EXERCISE BRIEF: Return exactly the lines from the one that contains "GE-208, priority: High -> Low" up to the last line of the listing, and nothing else.

INPUT:
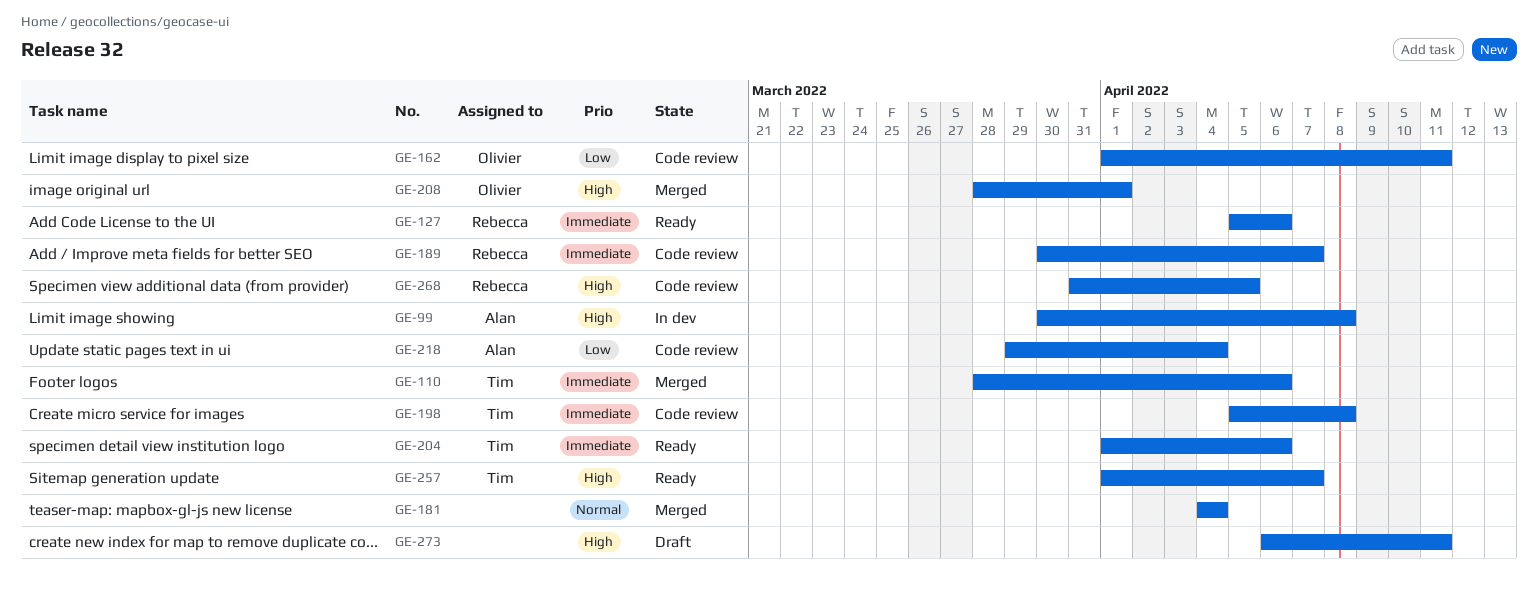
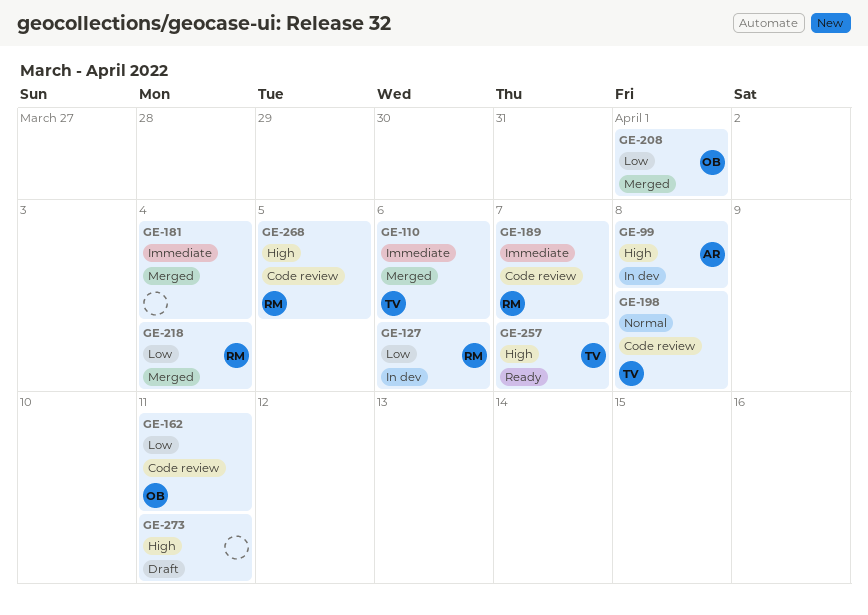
GE-127, status: Ready -> In dev
GE-127, priority: Immediate -> Low
GE-181, priority: Normal -> Immediate
GE-198, priority: Immediate -> Normal
GE-204: present -> none
GE-208, priority: High -> Low
GE-218, status: Code review -> Merged
GE-218, owner: Alan -> Rebecca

ANSWER BOX:
GE-208, priority: High -> Low
GE-218, status: Code review -> Merged
GE-218, owner: Alan -> Rebecca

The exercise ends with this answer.